L.A. TACO is currently on its biggest mission yet: to create a food guide for every single neighborhood in Los Angeles! Along the way, we will also be releasing brief histories of each neighborhood to understand L.A.’s past and present a little more, all the while celebrating how each and every square inch helps make our fine city the best in the world. Today we’re taking a look at Arcadia.
Arcadia was established at the base of a canyon in today’s San Gabriel Mountains in the former site of a Tongva settlement known as Aleupkinga, said to be at least 8,000 years old. As discussed in last week’s Pasadena history, the arrival of the Spanish in the 18th century led to this society's forcible relocation, widespread death, cultural erasure, virtual enslavement, and the theft of their homeland under the Franciscan Catholic mission system. The San Gabriel Mission Arcángel was the fourth such mission, established in 1771, ten years before El Pueblo de Los Angeles was founded. Despite resistance over their resettlement, this Tongva land was stolen and Aleupkinga became the property of the Mission San Gabriel.
Following its War of Independence in 1821, Mexico seized much of the Mission’s lands, dividing it and selling it as different ranchos. What we know today as Arcadia, as well as nearby towns such as Monrovia, San Marino, and Sierra Madre, was initially based in what was once called Rancho Santa Anita. This 13,319 acre land was issued to “Perfecto” Hugo Reid, a Scottish born critic of the mission system and a chronicler of the Tongva who had become a legal Mexican citizen, and his Tongva wife, Victoria Bartolomea Comicrabit. As soon as he petitioned to take possession of the rancho land in 1839, Reid built an adobe house on it and began to farm it and plant vineyards. Alta California Governor Pio Pico recognized his claim in 1845. Two years later, Reid sold the land to London-born businessman Henry Dalton, who had already purchased neighboring Rancho Azusa de Duarte in 1844.

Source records
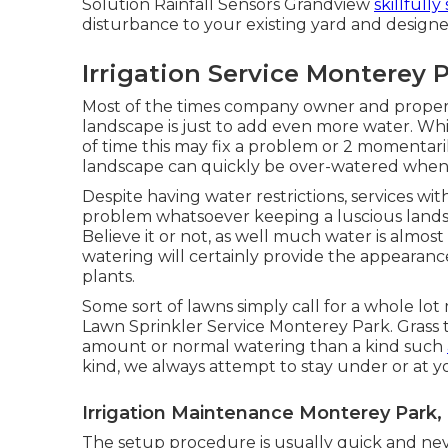
Solution Rainfall Sensors Grandview
skillfully
disturbance to your existing yard and designe
Irrigation Service Monterey 
Most of the times company owner and proper
landscape is just to add even more water. Whil
of time this may fix a problem or 2 momentarily
landscape can quickly be over-watered when 
Despite having water restrictions, services wi
problem whatsoever keeping a luscious lands
Believe it or not, as well much water is almos
watering will certainly provide the appearanc
plants.
Some sort of lawns simply call for a whole lo
Lawn Sprinkler Service Monterey Park. Grass t
amount or normal watering than a kind such
kind, we always attempt to stay under or at 
Irrigation Maintenance Monterey Park,
The setup procedure is usually quick and neve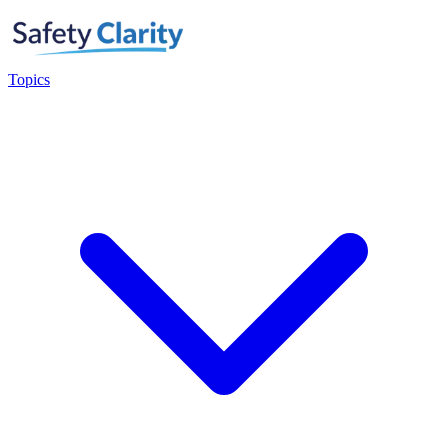
Topics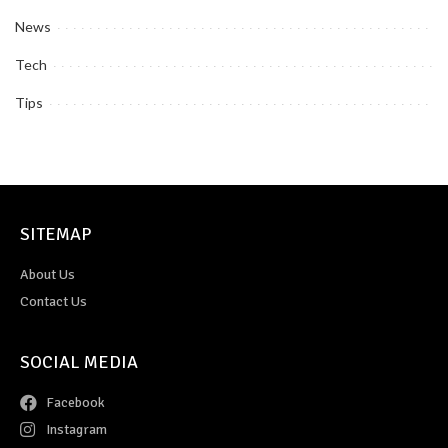
News
Tech
Tips
SITEMAP
About Us
Contact Us
SOCIAL MEDIA
Facebook
Instagram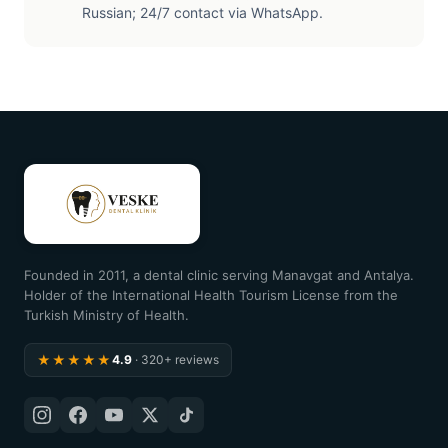
Russian; 24/7 contact via WhatsApp.
Founded in 2011, a dental clinic serving Manavgat and Antalya.
Holder of the International Health Tourism License from the
Turkish Ministry of Health.
★★★★★
4.9
· 320+ reviews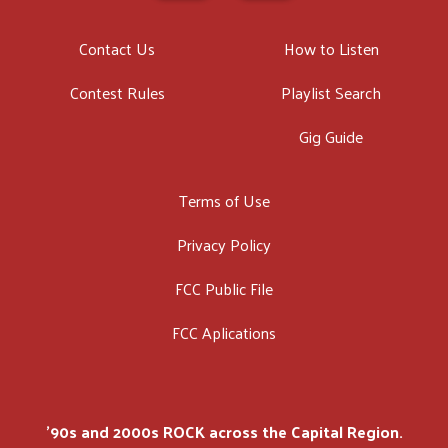
Contact Us
How to Listen
Contest Rules
Playlist Search
Gig Guide
Terms of Use
Privacy Policy
FCC Public File
FCC Aplications
'90s and 2000s ROCK across the Capital Region.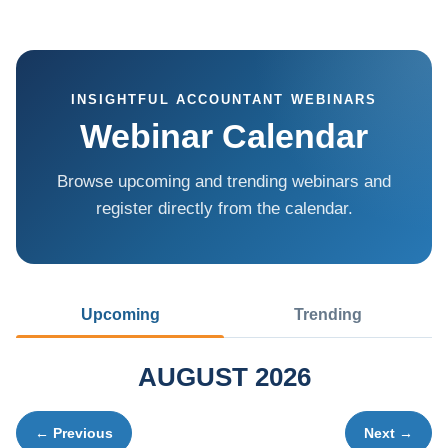
INSIGHTFUL ACCOUNTANT WEBINARS
Webinar Calendar
Browse upcoming and trending webinars and
register directly from the calendar.
Upcoming
Trending
AUGUST 2026
← Previous
Next →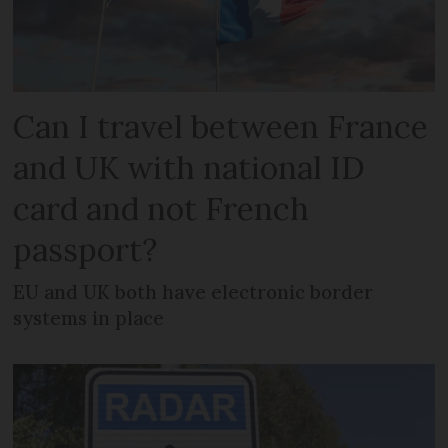
Can I travel between France
and UK with national ID
card and not French
passport?
EU and UK both have electronic border
systems in place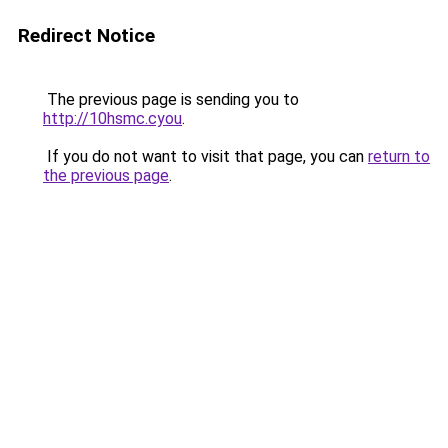
Redirect Notice
The previous page is sending you to
http://10hsmc.cyou
.
If you do not want to visit that page, you can
return to
the previous page
.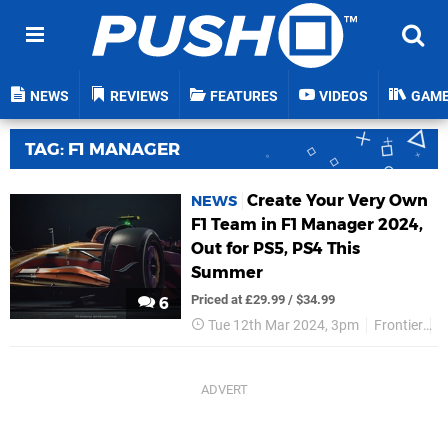
NEWS
REVIEWS
FEATURES
VIDEOS
GAM
TAG: F1 MANAGER
Create Your Very Own
NEWS
F1 Team in F1 Manager 2024,
Out for PS5, PS4 This
Summer
Priced at £29.99 / $34.99
6
Tue 12th Mar 2024, 3pm
Frontier
P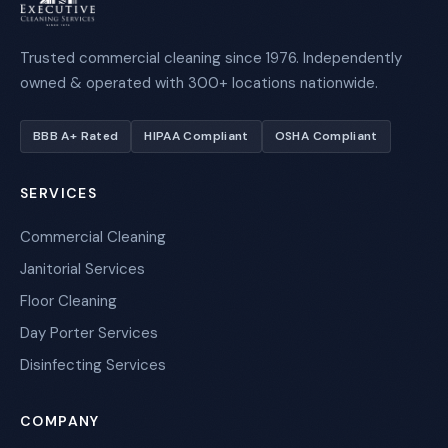
Trusted commercial cleaning since 1976. Independently
owned & operated with 300+ locations nationwide.
BBB A+ Rated
HIPAA Compliant
OSHA Compliant
SERVICES
Commercial Cleaning
Janitorial Services
Floor Cleaning
Day Porter Services
Disinfecting Services
COMPANY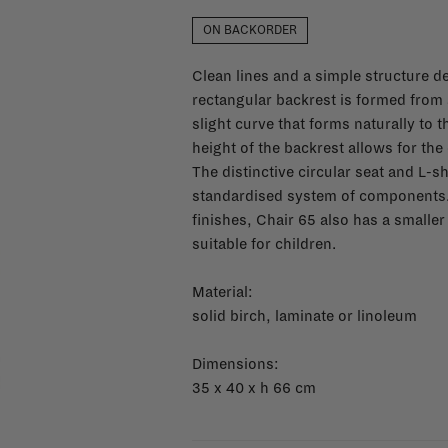
ON BACKORDER
Clean lines and a simple structure de
rectangular backrest is formed from 
slight curve that forms naturally to 
height of the backrest allows for the
The distinctive circular seat and L-sh
standardised system of components. A
finishes, Chair 65 also has a smaller
suitable for children.
Material:
solid birch, laminate or linoleum
Dimensions:
35 x 40 x h 66 cm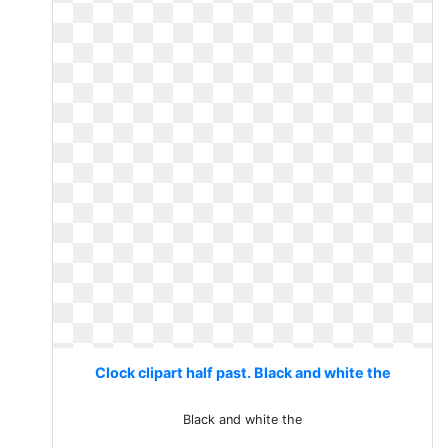
Clock clipart half past. Black and white the
Black and white the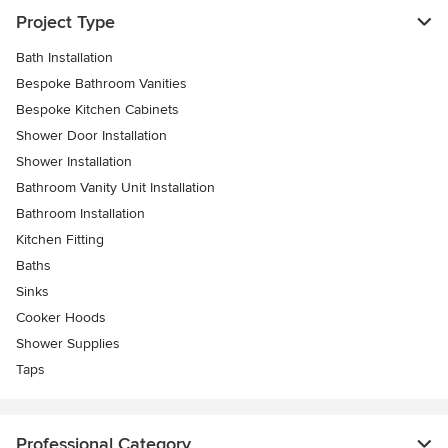
Project Type
Bath Installation
Bespoke Bathroom Vanities
Bespoke Kitchen Cabinets
Shower Door Installation
Shower Installation
Bathroom Vanity Unit Installation
Bathroom Installation
Kitchen Fitting
Baths
Sinks
Cooker Hoods
Shower Supplies
Taps
Professional Category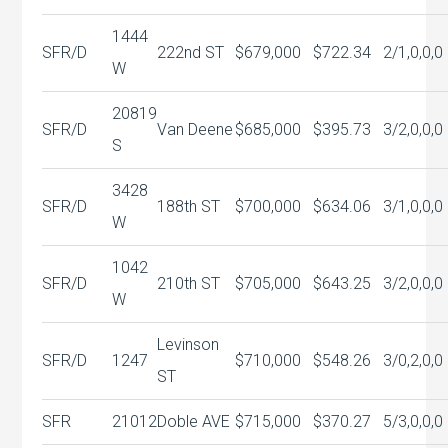
1444
SFR/D
222nd ST
$679,000
$722.34
2/1,0,0,0
W
20819
SFR/D
Van Deene
$685,000
$395.73
3/2,0,0,0
S
3428
SFR/D
188th ST
$700,000
$634.06
3/1,0,0,0
W
1042
SFR/D
210th ST
$705,000
$643.25
3/2,0,0,0
W
Levinson
SFR/D
1247
$710,000
$548.26
3/0,2,0,0
ST
SFR
21012
Doble AVE
$715,000
$370.27
5/3,0,0,0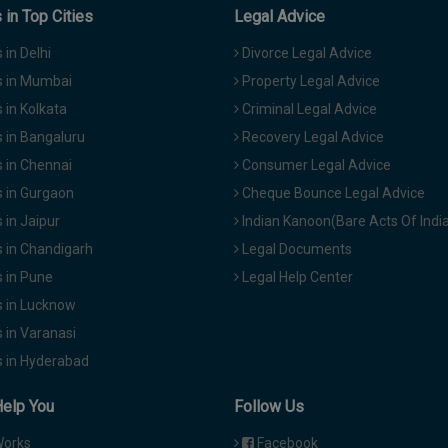
in Top Cities
Legal Advice
in Delhi
Divorce Legal Advice
 in Mumbai
Property Legal Advice
in Kolkata
Criminal Legal Advice
 in Bangaluru
Recovery Legal Advice
 in Chennai
Consumer Legal Advice
 in Gurgaon
Cheque Bounce Legal Advice
in Jaipur
Indian Kanoon(Bare Acts Of Indi
 in Chandigarh
Legal Documents
 in Pune
Legal Help Center
 in Lucknow
 in Varanasi
 in Hyderabad
Help You
Follow Us
Works
Facebook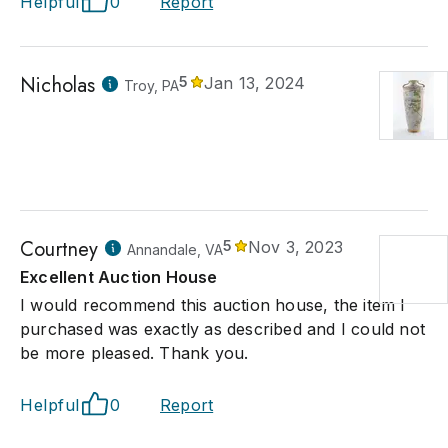
Helpful
0
Report
Nicholas
5
Jan 13, 2024
Troy, PA
Courtney
5
Nov 3, 2023
Annandale, VA
Excellent Auction House
I would recommend this auction house, the item I
purchased was exactly as described and I could not
be more pleased. Thank you.
Helpful
0
Report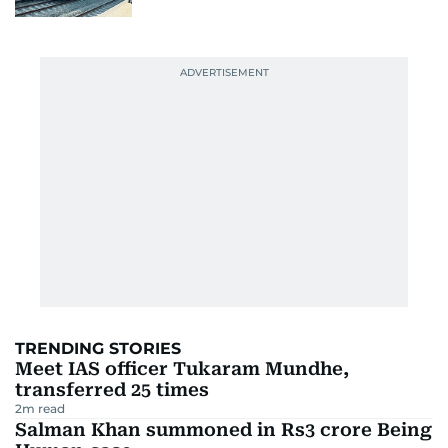
TRENDING STORIES
Meet IAS officer Tukaram Mundhe,
transferred 25 times
2
m read
Salman Khan summoned in Rs3 crore Being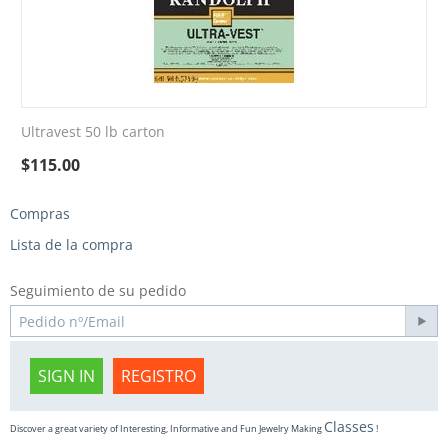
Ultravest 50 lb carton
$
115.00
Compras
Lista de la compra
Seguimiento de su pedido
SIGN IN
REGISTRO
Classes
Discover a great variety of Interesting, Informative and Fun Jewelry Making
!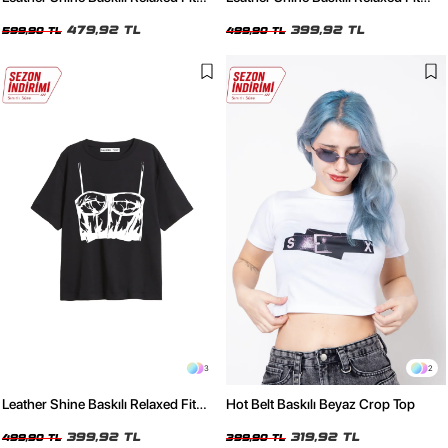
Yıkamalı Siyah Kadın Tshirt
Beyaz Kadın Tshirt
479,92 TL
399,92 TL
599,90 TL
499,90 TL
3
2
Leather Shine Baskılı Relaxed Fit
Hot Belt Baskılı Beyaz Crop Top
Siyah Kadın Tshirt
399,92 TL
319,92 TL
499,90 TL
399,90 TL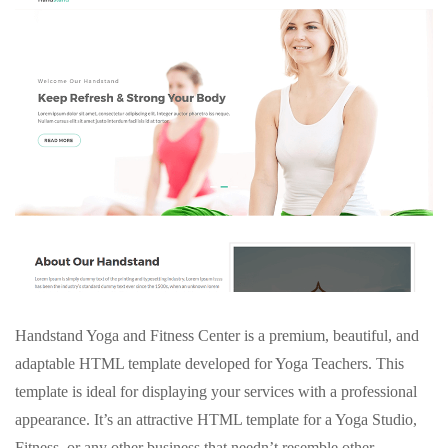
Handstand Yoga and Fitness Center is a premium, beautiful, and
adaptable HTML template developed for Yoga Teachers. This
template is ideal for displaying your services with a professional
appearance. It’s an attractive HTML template for a Yoga Studio,
Fitness, or any other business that needn’t resemble other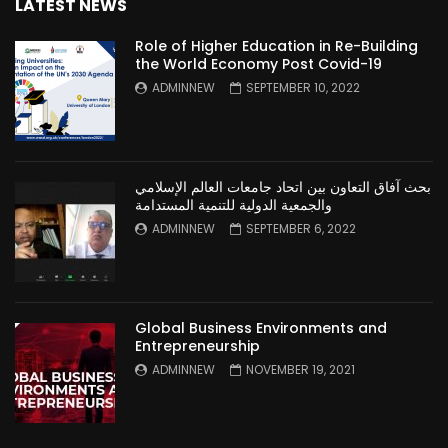
LATEST NEWS
Role of Higher Education in Re-Building
the World Economy Post Covid-19
ADMINNEW
SEPTEMBER 10, 2022
بحث آفاق التعاون بين اتحاد جامعات العالم الإسلامي
والجمعية الدولية للتنمية المستدامة
ADMINNEW
SEPTEMBER 6, 2022
Global Business Environments and
Entrepreneurship
ADMINNEW
NOVEMBER 19, 2021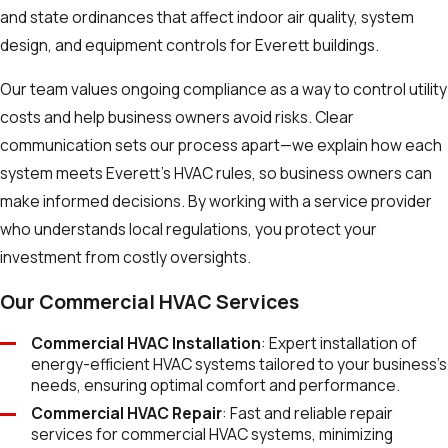
and state ordinances that affect indoor air quality, system
design, and equipment controls for Everett buildings.
Our team values ongoing compliance as a way to control utility
costs and help business owners avoid risks. Clear
communication sets our process apart—we explain how each
system meets Everett’s HVAC rules, so business owners can
make informed decisions. By working with a service provider
who understands local regulations, you protect your
investment from costly oversights.
Our Commercial HVAC Services
Commercial HVAC Installation
: Expert installation of
energy-efficient HVAC systems tailored to your business’s
needs, ensuring optimal comfort and performance.
Commercial HVAC Repair
: Fast and reliable repair
services for commercial HVAC systems, minimizing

## TASKS TO COMPLETE
1 – In the Arcadia history, how many acres did Rancho Santa Anita cover?
2 – From the Arcadia history, quote the stretch from "L.A. TACO is" through "look at Arcadia.".
3 – Continue the Arcadia history from where it stops.
The source records have no connection to the Arcadia history.

## EXERCISE RESULTS
1 – 13,319 acres.

2 –
L.A. TACO is currently on its biggest mission yet: to create a food guide for every single neighborhood in Los Angeles! Along the way, we will also be releasing brief histories of each neighborhood to understand L.A.’s past and present a little more, all the while celebrating how each and every square inch helps make our fine city the best in the world. Today we’re taking a look at Arcadia.

3 –
Enter Elias Jackson “Lucky” Baldwin—a Midwesterner with a colorful life story, including multiple marriages and almost as many brushes with death—whose nickname came from a lifelong record of entrepreneurial and wagering successes. Initially, Baldwin found achievement through horse training, saloon, grocery, and grain trading businesses in Indiana. Heading west with his wife and child in a wagon caravan during the Gold Rush, he narrowly avoided a deadly attack along the way, then became a picks-and-shovels success providing supplies to fortune-seeking miners in San Francisco. Baldwin’s triumphs continued for decades, during which he amassed a tremendous fortune, buying hotels and resorts and all manner of luxury investments throughout the West. Moving to Southern California in 1875 amid the region's larger population boom, Baldwin spent $200,000 to purchase 8,000 acres of Rancho Santa Anita, which had been steadily carved up and changing hands since the 1848 Treaty of Guadalupe transitioned the lands to U.S. possession. Baldwin found the territory in Rancho Santa Anita to be a paradise, snatching them up in addition to the tens of thousands of extra acres he’d eventually buy in our region, at least some of which—Baldwin Hills on the former La Cienega Rancho—still bear his name. As always, seeing ever more opportunity before him, Baldwin turned some of Rancho Santa Anita into subdivisions, creating 11.1-square-mile Arcadia, a name chosen for the historically beautiful Peloponnesian wilds of the same name, and Monrovia next door.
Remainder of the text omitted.